**SOURCE PASSAGE:**
..............................
This Medical Expense Costs Retirees $1000 Annually, Even with Insurance!
If you’re planning for retirement, you must have thought about the medical expenses that accompany old age. However, there’s a big chance that you’re overlooking dental care. Has that caught you by surprise?
Although it is nothing to take comfort in, you are not alone in this. The Kaiser Family Foundation reports that 37 million Americans lack dental coverage, particularly because Medicare doesn’t cover dental expenses.
Going by a study carried out by the Foundation, Medicare beneficiaries who visit the dentist have to pay an average of around $922 out of their own pocket every year. Give or take a few other related expenses, let’s call it $1,000.
For those who want dental coverage, insurers like Medicaid and Medicare Advantage are the top picks. There are also those who individually purchase their own covers with individual insurance plans, while some retirees are lucky enough to have an insurance plan provided by their former employers.
..............................
**EXTRACTED MATERIAL:**
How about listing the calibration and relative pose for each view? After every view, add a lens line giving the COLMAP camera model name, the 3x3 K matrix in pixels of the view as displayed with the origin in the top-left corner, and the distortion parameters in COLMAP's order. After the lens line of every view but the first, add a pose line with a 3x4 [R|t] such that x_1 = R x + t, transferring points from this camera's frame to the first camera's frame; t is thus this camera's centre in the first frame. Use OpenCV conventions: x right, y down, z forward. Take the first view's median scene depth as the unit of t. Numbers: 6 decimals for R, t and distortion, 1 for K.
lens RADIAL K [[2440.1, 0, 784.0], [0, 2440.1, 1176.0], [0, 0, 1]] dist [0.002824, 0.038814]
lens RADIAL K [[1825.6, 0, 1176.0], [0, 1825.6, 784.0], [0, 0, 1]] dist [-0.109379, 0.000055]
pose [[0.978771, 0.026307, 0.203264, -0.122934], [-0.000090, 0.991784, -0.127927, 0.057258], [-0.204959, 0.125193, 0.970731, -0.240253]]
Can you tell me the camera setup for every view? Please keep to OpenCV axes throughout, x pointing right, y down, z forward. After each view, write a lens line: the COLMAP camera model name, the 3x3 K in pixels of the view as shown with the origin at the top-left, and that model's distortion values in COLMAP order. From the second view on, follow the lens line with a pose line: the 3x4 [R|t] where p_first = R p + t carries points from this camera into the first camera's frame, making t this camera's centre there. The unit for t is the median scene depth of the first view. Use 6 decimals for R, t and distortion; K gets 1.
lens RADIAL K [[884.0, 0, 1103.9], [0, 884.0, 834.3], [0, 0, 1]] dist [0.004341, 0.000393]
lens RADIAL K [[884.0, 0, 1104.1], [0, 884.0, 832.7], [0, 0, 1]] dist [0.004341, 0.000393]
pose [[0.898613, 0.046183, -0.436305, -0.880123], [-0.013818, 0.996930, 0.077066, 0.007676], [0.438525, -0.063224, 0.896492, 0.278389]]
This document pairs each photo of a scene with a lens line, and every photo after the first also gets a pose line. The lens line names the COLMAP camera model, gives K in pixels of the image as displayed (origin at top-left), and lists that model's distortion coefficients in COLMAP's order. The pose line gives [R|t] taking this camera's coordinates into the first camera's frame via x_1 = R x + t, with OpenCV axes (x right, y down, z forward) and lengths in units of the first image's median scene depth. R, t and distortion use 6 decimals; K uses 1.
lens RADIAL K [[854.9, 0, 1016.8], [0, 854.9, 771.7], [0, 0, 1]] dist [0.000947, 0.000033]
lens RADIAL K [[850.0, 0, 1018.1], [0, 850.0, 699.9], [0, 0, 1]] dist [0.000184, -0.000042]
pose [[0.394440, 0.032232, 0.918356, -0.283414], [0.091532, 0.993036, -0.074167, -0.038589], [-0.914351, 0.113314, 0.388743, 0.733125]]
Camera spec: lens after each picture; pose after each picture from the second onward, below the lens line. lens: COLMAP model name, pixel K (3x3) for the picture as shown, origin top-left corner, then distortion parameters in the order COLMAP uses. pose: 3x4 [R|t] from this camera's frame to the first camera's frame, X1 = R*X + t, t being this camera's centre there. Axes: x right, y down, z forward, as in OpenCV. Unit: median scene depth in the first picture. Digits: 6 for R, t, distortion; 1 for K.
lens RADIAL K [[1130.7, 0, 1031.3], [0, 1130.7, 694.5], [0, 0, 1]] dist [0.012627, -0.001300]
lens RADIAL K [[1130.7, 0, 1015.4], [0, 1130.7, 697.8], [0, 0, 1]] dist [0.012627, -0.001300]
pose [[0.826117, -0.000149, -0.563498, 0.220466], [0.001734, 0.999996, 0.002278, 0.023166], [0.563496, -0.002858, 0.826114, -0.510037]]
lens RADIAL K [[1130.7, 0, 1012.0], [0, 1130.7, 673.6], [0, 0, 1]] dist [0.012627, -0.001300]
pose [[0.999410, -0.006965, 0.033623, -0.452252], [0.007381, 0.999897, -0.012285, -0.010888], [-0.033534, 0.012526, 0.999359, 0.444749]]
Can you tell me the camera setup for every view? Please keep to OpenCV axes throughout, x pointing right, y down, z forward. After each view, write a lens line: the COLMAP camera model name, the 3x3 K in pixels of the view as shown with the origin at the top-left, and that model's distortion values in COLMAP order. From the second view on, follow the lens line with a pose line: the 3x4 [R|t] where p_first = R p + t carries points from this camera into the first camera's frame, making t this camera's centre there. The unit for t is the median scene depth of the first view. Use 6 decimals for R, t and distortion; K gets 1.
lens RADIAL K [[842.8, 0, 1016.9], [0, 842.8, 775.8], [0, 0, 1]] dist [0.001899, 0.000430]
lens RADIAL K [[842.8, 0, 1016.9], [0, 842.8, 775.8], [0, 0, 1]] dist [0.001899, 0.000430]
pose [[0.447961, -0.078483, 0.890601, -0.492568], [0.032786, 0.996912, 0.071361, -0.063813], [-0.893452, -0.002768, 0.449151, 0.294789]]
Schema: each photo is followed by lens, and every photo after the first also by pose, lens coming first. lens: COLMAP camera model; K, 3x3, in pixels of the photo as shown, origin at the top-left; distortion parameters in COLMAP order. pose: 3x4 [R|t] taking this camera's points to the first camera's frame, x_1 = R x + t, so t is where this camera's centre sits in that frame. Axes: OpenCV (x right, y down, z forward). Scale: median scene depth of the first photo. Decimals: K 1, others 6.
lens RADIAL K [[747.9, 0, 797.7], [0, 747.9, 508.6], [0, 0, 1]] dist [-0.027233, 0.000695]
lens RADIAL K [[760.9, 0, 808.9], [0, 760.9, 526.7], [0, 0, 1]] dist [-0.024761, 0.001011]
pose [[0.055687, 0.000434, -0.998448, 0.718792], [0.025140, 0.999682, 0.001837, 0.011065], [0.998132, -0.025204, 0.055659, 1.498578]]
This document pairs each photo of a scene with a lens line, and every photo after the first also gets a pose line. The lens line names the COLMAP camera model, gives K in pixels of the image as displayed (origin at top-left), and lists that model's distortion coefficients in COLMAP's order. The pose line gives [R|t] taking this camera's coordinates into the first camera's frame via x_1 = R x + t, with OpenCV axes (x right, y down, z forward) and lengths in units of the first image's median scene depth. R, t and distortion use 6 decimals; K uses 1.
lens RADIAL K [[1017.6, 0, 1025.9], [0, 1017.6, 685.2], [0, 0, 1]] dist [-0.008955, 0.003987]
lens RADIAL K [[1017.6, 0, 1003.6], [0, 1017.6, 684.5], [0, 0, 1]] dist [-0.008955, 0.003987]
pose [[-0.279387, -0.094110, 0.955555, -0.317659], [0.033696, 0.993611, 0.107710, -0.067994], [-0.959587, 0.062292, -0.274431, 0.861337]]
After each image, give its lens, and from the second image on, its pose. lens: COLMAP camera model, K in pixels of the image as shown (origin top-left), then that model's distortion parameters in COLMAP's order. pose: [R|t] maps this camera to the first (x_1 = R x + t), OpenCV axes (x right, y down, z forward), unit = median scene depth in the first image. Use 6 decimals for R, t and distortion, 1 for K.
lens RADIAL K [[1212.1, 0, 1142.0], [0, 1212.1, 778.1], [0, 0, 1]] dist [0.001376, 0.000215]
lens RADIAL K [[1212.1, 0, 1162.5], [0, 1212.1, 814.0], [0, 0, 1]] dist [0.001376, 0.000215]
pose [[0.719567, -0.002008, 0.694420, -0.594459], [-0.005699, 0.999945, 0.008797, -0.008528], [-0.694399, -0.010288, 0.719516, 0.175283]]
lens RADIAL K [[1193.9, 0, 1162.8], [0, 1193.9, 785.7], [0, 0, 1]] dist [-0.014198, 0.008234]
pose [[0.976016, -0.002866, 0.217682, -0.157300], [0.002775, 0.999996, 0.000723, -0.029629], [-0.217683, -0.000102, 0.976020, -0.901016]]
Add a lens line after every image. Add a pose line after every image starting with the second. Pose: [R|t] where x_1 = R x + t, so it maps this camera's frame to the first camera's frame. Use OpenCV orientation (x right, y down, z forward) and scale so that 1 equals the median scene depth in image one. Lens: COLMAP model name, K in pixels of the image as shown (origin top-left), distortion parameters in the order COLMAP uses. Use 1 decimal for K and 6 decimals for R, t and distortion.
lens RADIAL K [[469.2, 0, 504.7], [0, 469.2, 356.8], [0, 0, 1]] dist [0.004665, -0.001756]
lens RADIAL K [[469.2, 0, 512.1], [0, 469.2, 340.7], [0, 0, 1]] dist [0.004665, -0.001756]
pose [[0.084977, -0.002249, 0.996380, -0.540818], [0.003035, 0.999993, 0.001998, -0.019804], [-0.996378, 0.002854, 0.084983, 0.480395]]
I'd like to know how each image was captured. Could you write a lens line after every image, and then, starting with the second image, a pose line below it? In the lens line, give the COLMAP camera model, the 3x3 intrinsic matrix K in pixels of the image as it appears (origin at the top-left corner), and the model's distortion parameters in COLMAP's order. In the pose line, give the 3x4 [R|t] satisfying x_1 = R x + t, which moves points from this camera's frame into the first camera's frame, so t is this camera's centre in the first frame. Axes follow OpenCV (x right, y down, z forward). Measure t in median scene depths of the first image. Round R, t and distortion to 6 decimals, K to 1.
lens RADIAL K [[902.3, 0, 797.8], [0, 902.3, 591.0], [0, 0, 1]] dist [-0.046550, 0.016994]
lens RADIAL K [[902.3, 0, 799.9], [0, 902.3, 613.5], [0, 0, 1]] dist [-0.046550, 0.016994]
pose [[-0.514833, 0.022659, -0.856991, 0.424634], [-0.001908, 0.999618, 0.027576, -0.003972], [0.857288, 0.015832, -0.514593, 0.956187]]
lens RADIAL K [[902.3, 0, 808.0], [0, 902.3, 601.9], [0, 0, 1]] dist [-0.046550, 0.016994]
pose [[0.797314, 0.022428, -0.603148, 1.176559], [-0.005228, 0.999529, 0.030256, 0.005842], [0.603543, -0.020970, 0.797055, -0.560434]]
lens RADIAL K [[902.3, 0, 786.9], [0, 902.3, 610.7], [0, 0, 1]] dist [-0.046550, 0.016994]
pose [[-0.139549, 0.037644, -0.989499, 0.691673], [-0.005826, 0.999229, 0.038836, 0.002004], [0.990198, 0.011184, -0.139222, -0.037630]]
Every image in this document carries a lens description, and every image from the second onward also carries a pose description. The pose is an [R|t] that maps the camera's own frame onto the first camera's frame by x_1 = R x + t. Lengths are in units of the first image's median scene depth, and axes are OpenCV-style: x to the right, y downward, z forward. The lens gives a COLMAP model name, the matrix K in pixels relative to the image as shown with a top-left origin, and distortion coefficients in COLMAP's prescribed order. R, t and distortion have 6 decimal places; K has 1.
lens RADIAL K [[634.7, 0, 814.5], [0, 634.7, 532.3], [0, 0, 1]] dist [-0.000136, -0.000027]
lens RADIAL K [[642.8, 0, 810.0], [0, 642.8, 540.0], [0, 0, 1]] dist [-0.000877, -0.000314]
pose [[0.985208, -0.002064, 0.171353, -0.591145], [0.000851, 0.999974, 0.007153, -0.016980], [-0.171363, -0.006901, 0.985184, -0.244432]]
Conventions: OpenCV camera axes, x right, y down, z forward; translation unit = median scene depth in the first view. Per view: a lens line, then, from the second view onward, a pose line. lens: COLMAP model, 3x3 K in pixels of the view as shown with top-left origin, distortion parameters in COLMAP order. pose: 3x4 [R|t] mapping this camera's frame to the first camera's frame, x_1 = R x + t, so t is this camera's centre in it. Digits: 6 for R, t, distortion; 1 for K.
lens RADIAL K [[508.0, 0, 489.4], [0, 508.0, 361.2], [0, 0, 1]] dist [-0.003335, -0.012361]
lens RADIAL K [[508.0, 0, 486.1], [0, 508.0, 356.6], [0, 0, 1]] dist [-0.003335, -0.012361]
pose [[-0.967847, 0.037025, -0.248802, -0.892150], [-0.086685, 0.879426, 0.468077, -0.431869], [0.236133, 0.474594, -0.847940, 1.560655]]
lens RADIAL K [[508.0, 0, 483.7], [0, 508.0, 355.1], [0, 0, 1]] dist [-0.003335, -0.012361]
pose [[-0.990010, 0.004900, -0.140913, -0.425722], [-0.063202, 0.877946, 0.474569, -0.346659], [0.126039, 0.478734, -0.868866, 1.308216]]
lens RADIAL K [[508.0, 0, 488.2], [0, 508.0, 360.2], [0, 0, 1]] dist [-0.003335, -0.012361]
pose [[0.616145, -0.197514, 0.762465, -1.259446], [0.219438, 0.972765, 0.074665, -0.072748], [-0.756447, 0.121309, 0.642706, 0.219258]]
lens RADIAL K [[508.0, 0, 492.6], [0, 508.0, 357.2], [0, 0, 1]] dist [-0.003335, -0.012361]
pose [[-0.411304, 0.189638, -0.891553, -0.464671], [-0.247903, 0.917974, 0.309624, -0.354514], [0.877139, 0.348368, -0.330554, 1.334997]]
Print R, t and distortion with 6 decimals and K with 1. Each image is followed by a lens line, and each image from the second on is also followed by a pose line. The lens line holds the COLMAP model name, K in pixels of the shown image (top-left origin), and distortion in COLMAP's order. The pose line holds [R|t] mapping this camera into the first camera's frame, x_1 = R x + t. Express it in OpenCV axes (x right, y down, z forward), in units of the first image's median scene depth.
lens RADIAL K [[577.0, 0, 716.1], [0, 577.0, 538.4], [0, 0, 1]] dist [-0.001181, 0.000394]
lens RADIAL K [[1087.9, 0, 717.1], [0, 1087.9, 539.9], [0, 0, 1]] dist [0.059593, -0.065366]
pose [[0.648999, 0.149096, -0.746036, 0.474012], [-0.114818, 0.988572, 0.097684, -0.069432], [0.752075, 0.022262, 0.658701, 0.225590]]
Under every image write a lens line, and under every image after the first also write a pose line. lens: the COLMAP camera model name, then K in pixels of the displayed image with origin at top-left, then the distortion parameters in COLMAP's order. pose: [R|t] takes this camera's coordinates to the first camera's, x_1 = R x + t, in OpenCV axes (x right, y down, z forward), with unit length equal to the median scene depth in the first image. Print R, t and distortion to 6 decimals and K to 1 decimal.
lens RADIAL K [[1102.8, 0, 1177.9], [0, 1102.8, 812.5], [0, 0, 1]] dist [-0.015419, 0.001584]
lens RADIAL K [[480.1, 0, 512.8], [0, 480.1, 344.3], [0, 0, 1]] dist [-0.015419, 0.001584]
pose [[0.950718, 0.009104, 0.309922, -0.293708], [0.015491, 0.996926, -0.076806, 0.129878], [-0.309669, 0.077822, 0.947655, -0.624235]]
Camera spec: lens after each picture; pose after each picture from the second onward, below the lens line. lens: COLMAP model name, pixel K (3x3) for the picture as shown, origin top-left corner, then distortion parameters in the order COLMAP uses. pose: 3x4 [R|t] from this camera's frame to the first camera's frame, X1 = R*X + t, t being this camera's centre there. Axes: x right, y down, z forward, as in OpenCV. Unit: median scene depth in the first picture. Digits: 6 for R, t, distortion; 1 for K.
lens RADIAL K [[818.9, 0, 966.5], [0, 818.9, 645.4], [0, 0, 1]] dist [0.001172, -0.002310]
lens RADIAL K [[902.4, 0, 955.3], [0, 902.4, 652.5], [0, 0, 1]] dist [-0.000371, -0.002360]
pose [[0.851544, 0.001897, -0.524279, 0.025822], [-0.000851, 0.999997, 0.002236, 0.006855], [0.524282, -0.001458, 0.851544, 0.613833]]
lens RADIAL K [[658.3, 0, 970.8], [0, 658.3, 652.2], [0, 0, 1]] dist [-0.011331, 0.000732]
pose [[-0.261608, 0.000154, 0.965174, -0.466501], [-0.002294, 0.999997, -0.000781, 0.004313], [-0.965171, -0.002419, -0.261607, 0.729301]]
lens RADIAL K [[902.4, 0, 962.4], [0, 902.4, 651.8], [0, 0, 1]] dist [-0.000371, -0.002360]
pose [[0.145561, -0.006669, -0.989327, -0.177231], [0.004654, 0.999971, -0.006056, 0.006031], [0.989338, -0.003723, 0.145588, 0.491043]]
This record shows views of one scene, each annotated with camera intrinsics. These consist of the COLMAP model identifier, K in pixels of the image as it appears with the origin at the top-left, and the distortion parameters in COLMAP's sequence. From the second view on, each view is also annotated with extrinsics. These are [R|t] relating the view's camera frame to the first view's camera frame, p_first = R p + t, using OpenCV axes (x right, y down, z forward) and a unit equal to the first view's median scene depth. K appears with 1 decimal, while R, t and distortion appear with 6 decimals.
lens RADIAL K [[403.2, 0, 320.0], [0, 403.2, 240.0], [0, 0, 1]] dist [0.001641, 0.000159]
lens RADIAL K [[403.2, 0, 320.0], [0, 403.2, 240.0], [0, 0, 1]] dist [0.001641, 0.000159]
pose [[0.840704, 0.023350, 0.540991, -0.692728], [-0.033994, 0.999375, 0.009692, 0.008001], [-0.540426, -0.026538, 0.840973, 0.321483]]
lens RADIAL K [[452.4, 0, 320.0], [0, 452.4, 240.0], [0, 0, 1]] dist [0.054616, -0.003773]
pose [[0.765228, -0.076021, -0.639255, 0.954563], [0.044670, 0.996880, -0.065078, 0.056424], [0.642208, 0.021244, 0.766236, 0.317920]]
..............................
**ACTIVITY LIST:**
1: According to the article on retirees' dental costs, what average yearly amount do Medicare beneficiaries who visit the dentist pay out of their own pocket?
2: Please carry on the article on retirees' dental costs from where it stops.

**TASK RESULTS:**
1: Around $922 per year.

2:
You must have wondered why Medicare doesn’t cover dental expenses, right? While that could be anyone’s guess, interested parties have been lobbying for the inclusion of dental care in the national health insurance program.
Of course, the Kaiser Family Foundation has been at the forefront of this, with the non-profit organization recently breaking down how it can finally be done. According to them, policy changes to Part B of the insurance plan that covers outpatient services are the best bet to including dental coverage in the program.
More specifically, they propose the addition of dental benefits to Part B, in addition to having a whole other Medicare part that will include dental benefits on a voluntary basis. They seem to have cracked the code, right? If only someone in government could see this.
If we’re being honest, dental expenses are a bit on the higher side. Not even those with coverage are spared, as Kaiser report. Referring to the case of a 72-year-old who visited the dentist twice in a space of six months, the patient was required to pay $3,300. This much, and the patient is insured for dental care. Without the plan, he would have had to pay an extra $1,000.
So, how can retirees circumnavigate this? As Carolyn McClanahan, a physician who’s also a financial planner puts it, the first step is to fully understand the plan you’re on. This boils down to your deductibles, co-insurance, and applicable co-payments, all of which you should be fully knowledgeable on.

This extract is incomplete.